Given how dug in everyone has become over the past two months, I'm mindful of how difficult it will be to get a few Republicans to sign on to such a deal. But there is very little in the latest version of the health-care bill that Maine's two Republican senators haven't supported in the past or couldn't support in the future. In succumbing to the intense social and political pressure from their caucus, both Olympia Snowe and Susan Collins flunked the leadership test last year. Massachusetts has now given them a second chance to redeem their reputations and political fortunes in a state that has always valued independence over party loyalty.
The third and most important point to make is that the Massachusetts contest was not a referendum on health-care reform, despite the best efforts of the national media and the national parties to make it so. It has been more than a few years since I worked the political vineyards of my home state, but even from a distance it's not hard to see that the political fault lines haven't changed all that much. Despite the state's reputation as a Democratic stronghold, its voters have routinely elected liberal Republicans as governors and senators as counterweights to the ethnic Democratic pols who have long controlled the state legislature. And at the moment, the voters are rather fed up with the whole statehouse crowd. The House speaker and a number of others have recently been ensnared in a long-running corruption investigation, while the Democratic governor has turned out to be a huge disappointment to those who thought he could clean up the political process and bring stability to the state's troubled finances.

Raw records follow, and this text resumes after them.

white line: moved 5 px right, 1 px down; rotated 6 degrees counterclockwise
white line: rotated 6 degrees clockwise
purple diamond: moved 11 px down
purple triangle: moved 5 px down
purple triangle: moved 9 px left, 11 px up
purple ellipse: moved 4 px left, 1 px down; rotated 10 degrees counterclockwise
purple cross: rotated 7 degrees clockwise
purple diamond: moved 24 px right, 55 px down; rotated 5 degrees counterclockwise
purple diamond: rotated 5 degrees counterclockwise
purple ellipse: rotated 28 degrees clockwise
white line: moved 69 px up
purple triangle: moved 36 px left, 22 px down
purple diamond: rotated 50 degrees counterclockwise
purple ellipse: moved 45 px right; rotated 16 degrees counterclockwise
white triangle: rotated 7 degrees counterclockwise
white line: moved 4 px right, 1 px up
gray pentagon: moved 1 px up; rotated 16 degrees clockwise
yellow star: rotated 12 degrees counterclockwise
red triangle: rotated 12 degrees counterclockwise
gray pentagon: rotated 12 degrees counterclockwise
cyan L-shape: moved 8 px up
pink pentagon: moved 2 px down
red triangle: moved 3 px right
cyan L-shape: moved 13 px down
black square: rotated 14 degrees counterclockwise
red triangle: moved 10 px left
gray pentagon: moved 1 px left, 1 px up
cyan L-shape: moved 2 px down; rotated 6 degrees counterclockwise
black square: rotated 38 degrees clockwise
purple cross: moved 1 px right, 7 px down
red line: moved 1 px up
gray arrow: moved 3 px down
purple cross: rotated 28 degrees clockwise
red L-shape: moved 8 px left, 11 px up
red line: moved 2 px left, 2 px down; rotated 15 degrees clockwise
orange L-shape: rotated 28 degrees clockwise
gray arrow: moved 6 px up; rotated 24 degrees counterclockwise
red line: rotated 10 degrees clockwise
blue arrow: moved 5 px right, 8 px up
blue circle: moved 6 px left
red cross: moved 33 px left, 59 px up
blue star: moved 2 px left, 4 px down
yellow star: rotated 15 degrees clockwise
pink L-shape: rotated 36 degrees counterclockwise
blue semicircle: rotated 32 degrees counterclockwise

Against that backdrop, it's not hard to understand the attraction to a fresh Republican face promising independence from the political establishment rather than an attorney general whose campaign was closely tied to it. All of this was reinforced last weekend by the juxtaposition of Scott Brown traveling around the state to meet voters in his pickup truck and Martha Coakley scrambling to revive her campaign with a series of appearances with the president, the governor, mayors and members of the state's all-Democratic congressional delegation.
As for health care, Massachusetts has already adopted a reform plan that, with its subsidies and individual mandate and government-run insurance exchange, looks to the naked eye not unlike the plan now before Congress. Despite some initial glitches and higher-than-expected costs, the program has broad support among voters and the business community-- so broad, in fact, that Brown himself has said he would not vote to repeal it. So why would those same voters now be rising up to defeat a national plan modeled on the Massachusetts experiment, only this time with better cost controls and special provisions to protect the state's teaching hospitals and increase its Medicaid funding?
As U.S. House Speaker Tip O'Neill of Massachusetts famously reminded, all politics is local. There are lots of reasons other than derailing health reform why normally liberal Massachusetts voters may have wanted to send an angry signal to the state's political establishment. For Democrats in Washington, the danger now is not that they will ignore the election returns, but that they will misread them and sound a premature retreat from a historic and game-changing opportunity.